> WHAT THIS EXERCISE ASKS
1. In the article on Reddit's political ads, which kind of ad sales does Reddit say it will not allow?
2. Reproduce the part of the article on Reddit's political ads that starts with "The platform has" and goes on through "to promote conversation.".

> EXCERPT TO READ
★ ★ ★ ★ ★
In a win for free speech, the popular social media platform Reddit is planning to encourage healthy conversation about the upcoming presidential election.
Reddit CEO Steve Huffman announced that the platform will allow political ads, including ads from President Donald Trump’s campaign in a company all-hands meeting last week, attended and reported on by TechCrunch.
Huffman stated, “We debated having no political ads at all on Reddit and I certainly think there’s a compelling argument for that but I think that Reddit has the opportunity to elevate the discussion around political ads and a duty to play in the political process,” according to the article.
Huffman reportedly acknowledged that many of his employees disagree with the move, but he still said that it is important for Reddit to allow the conversation to take place. TechCrunch reported that Huffman believes the company “has a very important role to play” in the upcoming election, and hopes that the move will “shift the conversation or make the conversation more effective.”
The platform has not yet decided exactly how the ads will take form. TechCrunch reported that Reddit is considering several options, but political ads will likely take the form of a “homepage takeover, which is the top link of the site.” Users will be able to comment on and interact with these ads as a way to promote conversation.
Reddit does know that they will not allow auctions, however. In the past, TechCrunch noted, auctions have resulted in “advertisers essentially bombing the entire site with their ads.”
Usually, advertisers are allowed to moderate comments made on their posts, but Huffman worried that this could cause controversy if campaigns edit too much or too little. Allowing Reddit to moderate comments, he feared, could potentially have the same result. Huffman said, “the other approach would be no direct comments on the ads. Instead, we would have a sticky comment with a link encouraging users to submit that ad to a specific community for commentary,” reported TechCrunch.
Reddit has faced controversy over its speech restrictions in the past. In June of 2019, the Conservative subreddit “The_Donald” was quarantined by moderators, and in July, Huffman acknowledged in a podcast interview with Recode co-founder Kara Swisher that The_Donald “is not what we want users seeing.” In February of 2019, the platform received a $150 million investment from Chinese censorship company Tencent. Then on June 29, Reddit banned the r/The_Donald, r/ChapoTrapHouse, and about 2,000 other community subreddits in response to Black Lives Matter protests.
★ ★ ★ ★ ★
> SUPPLIED DATA
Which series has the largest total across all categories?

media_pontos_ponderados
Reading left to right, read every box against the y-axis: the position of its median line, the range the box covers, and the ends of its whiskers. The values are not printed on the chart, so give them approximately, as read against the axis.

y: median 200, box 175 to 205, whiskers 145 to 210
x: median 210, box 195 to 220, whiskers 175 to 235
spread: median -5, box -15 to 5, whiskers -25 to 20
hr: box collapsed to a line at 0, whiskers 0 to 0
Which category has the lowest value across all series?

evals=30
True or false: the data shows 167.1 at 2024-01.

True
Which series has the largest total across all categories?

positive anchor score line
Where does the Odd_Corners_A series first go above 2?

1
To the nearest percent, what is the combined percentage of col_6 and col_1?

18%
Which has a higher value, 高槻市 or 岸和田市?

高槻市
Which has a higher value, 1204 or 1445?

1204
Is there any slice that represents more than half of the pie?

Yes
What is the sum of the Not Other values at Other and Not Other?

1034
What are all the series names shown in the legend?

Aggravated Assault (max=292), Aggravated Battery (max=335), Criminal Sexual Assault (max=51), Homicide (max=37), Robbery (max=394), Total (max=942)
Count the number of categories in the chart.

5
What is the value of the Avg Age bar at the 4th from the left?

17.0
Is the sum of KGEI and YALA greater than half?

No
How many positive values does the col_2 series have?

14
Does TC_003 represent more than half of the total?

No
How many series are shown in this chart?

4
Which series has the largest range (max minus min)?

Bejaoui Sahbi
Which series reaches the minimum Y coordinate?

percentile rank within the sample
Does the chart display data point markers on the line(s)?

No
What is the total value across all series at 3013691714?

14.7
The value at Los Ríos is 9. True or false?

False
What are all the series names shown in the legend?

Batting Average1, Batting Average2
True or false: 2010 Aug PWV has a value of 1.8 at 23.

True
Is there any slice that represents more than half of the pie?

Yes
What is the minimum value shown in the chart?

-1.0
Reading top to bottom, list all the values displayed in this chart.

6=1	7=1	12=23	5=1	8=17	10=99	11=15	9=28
★ ★ ★ ★ ★
> ANSWERS IN ORDER
1. Auctions.

2.
The platform has not yet decided exactly how the ads will take form. TechCrunch reported that Reddit is considering several options, but political ads will likely take the form of a “homepage takeover, which is the top link of the site.” Users will be able to comment on and interact with these ads as a way to promote conversation.